Speech synthesis has many applications, and it is the constant demand for better and more realistic representations of speech that drives the research on at such a rate. Speech synthesis is used extensively in automatic telephone answering services - BT estimate that its use in Directory Enquires for reading out numbers saves them millions a year.
SPeech synthesis involves representing a combination of the vocal folds (like a string instrument...) and the air breathed out (like a wind instrument...) with the resonance on the various cavities that alter the sound and change the values of the formants, thus affecting the timbre of the sound. It is a complicated system which is why it is difficult to synthesise, but despite the problems, good progress is being made.

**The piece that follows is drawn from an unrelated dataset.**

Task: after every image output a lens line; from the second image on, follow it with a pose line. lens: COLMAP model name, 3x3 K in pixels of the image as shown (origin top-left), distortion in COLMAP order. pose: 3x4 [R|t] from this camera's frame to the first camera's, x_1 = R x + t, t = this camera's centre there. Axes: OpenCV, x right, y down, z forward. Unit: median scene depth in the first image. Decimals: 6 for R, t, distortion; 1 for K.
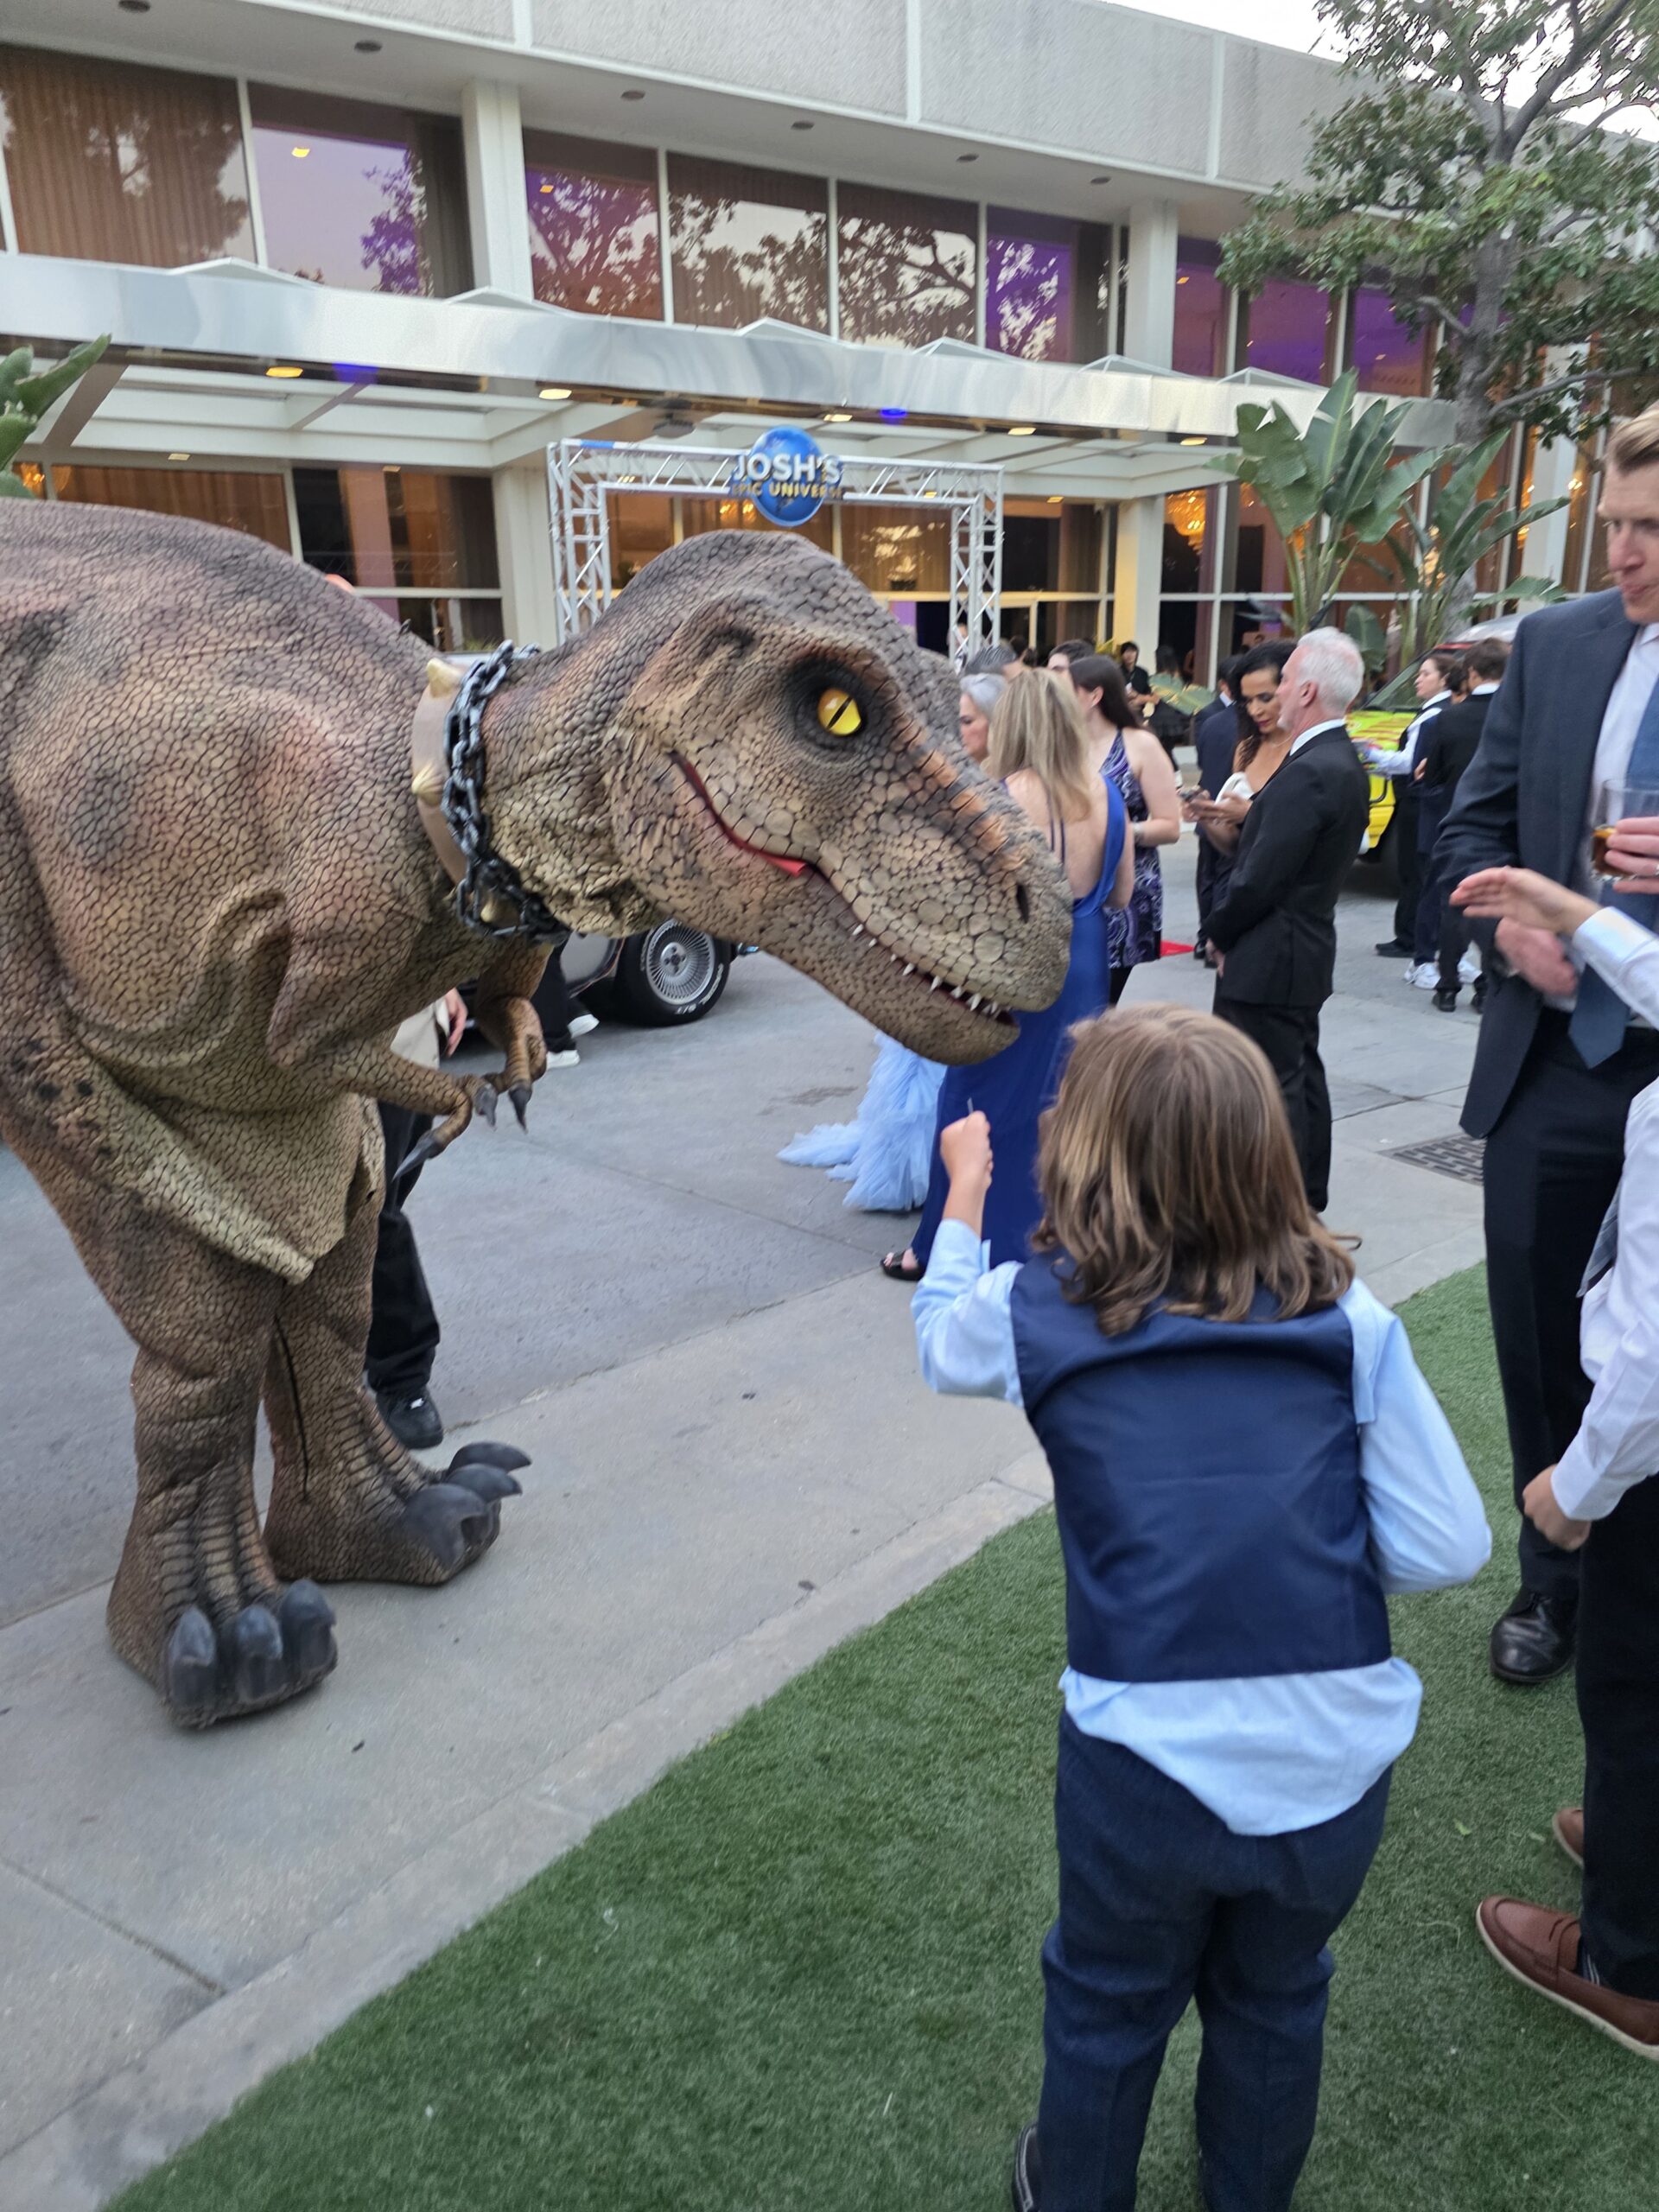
lens RADIAL K [[1620.5, 0, 889.9], [0, 1620.5, 1097.7], [0, 0, 1]] dist [0.125132, -0.063747]
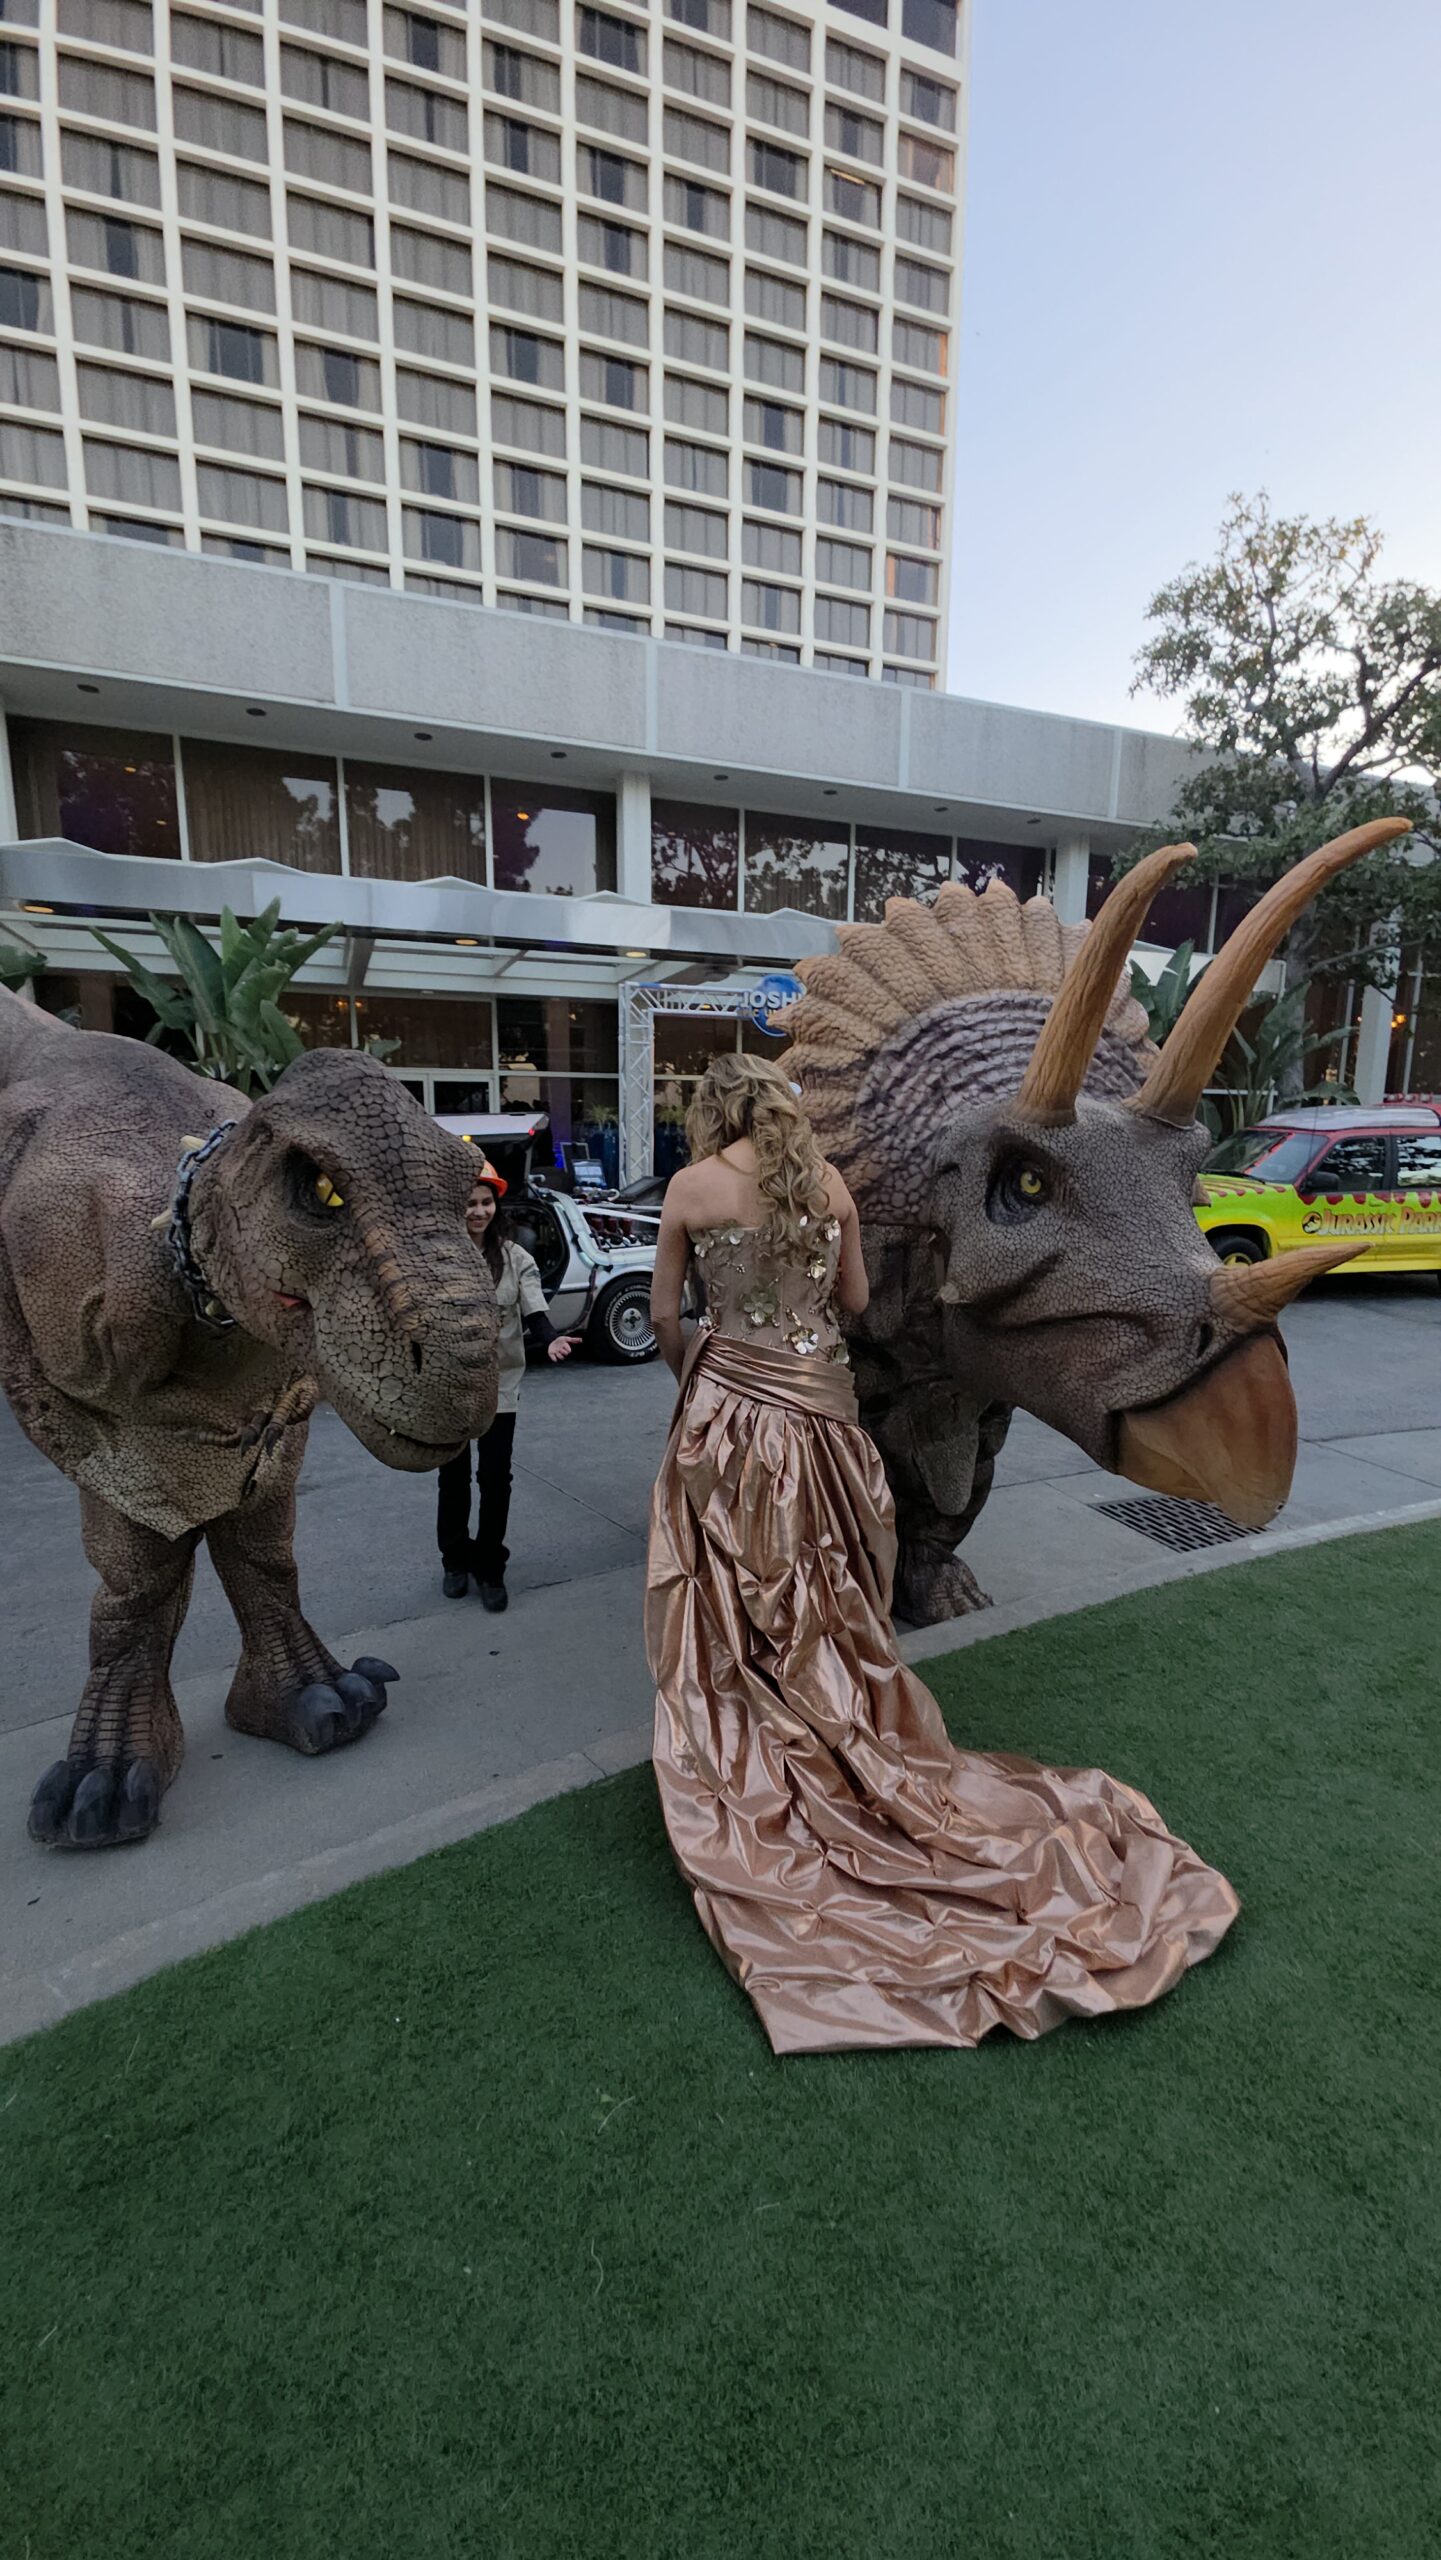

One of the problems facing speech synthesisers are to do with the large number of ways that certain phonemes (the most basic sounds in a language - there are 44 in English) are connected - for example my mouth does not hold the same position for the b in bed as for the b in bid, since I am already starting to think about changing to an e or and i and this is reflected in the sound of the b. If I was to take samples so that I can just connect together the phonemes, I would need many more than 44 to include all the subtle variations depending on the following and preceding sounds.
Another major problem is the emphasis a human will give to words - by raising or lowering the pitch, or by slowing down and speeding up, or by making some words louder than others. Even more difficult to synthesise are the whoops of delight of groans of defeat that we all make, which seem perfectly simple to humans but which are a very different matter for computers.